Hugh Wade-Jones, director of Enness Private Clients
As important as it is to observe trends and patterns through your own company’s performance, it is reassuring to receive affirmation from other sources that you are on the right track and that similar behaviours are playing out elsewhere. This has been particularly true in terms of the number of foreign and offshore clients we have dealt with in the first quarter of 2012.
Such borrowers have long made up a sizeable part of our volumes, but the spike in the first three months of this year has been significant. Foreign and offshore cases now account for 52% of our business volumes and the average loan size they are seeking (£2.8m) dwarves their domestic counterparts (£2.2m). While part of the reason for this influx is a concerted effort on our part to develop relationships with family offices, trust managers and wealth managers overseas, it is also symptomatic of the uncertainty that pervades much of the Eurozone and beyond and the high regard that prime London property is still held in.
These sentiments have been echoed by other brokerages and property agents, with Savills reporting a surge of interest from Greek and Spanish investors in particular seeking a safe haven for their money. It has claimed that the number of Greeks searching for homes costing more than £1.5m jumped 39% in April compared with the average for the preceding six months. Interest from Spanish buyers grew by 14% over the same period.
Knight Frank is another keen observer of such trends and its own research indicated interest from other parts of Europe was also keen, with a 153% year-on-year surge in searches from Portugal and a 46% spike in Italian traffic.
In addition to countries afflicted by the Eurozone crisis, there remains a high level of interest from Russia, the Middle East and Far East. The former has long had a reputation as a heavy investor in property in the capital thanks to high-profile buyers such as Chelsea owner Roman Abramovich, but borrowers from the second region are becoming just as common at present. Europe may have been blighted by economic uncertainty, but in the Middle East it is the political unease that has caused problems.
Some banks are becoming increasingly uncomfortable lending to clients whose money originates from countries where there has been such unrest and as a result, a number of perfectly legitimate clients from these countries have been affected. We recently helped a Libyan client who had experienced difficulties with his private bank and needed to refinance his London residence and I’m sure there will be a number of similar cases as the sensitive situation rumbles on.

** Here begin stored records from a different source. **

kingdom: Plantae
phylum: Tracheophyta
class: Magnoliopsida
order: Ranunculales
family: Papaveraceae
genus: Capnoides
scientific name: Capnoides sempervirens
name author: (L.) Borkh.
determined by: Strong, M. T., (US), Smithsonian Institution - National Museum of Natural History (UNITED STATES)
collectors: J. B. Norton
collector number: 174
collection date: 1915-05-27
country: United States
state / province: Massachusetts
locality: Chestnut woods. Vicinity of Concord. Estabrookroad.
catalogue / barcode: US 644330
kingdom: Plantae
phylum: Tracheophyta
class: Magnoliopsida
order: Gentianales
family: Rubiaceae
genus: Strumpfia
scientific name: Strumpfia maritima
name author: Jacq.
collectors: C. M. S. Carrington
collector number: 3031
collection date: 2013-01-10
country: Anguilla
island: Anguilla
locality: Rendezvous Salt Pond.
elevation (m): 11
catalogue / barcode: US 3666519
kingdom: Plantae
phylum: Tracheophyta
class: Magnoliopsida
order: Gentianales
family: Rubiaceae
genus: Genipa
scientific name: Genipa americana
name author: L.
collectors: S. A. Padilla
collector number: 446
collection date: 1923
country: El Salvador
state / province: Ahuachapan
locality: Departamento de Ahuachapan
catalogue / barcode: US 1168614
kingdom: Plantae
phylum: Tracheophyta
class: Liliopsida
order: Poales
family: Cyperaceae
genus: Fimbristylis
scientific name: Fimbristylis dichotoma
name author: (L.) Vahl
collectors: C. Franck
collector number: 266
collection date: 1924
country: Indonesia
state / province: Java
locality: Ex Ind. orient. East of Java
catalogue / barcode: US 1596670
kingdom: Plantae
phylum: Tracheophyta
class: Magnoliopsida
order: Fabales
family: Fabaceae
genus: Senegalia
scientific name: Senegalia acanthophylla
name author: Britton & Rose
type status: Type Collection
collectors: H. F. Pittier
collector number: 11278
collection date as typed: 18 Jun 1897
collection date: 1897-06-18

The high net-worth mortgage sector has been able to pretty much carry on regardless as the mainstream market lurches from one drama to another, but this may not have been possible were it not for the influx of interest from overseas, both in terms of investors and the institutions stumping up the cash.
The UK economy may have taken something of a pounding over the past five years, but we should take some encouragement from the fact that our reputation among our European and global peers as a relatively safe haven for investment and an aspirational destination to own property, has not.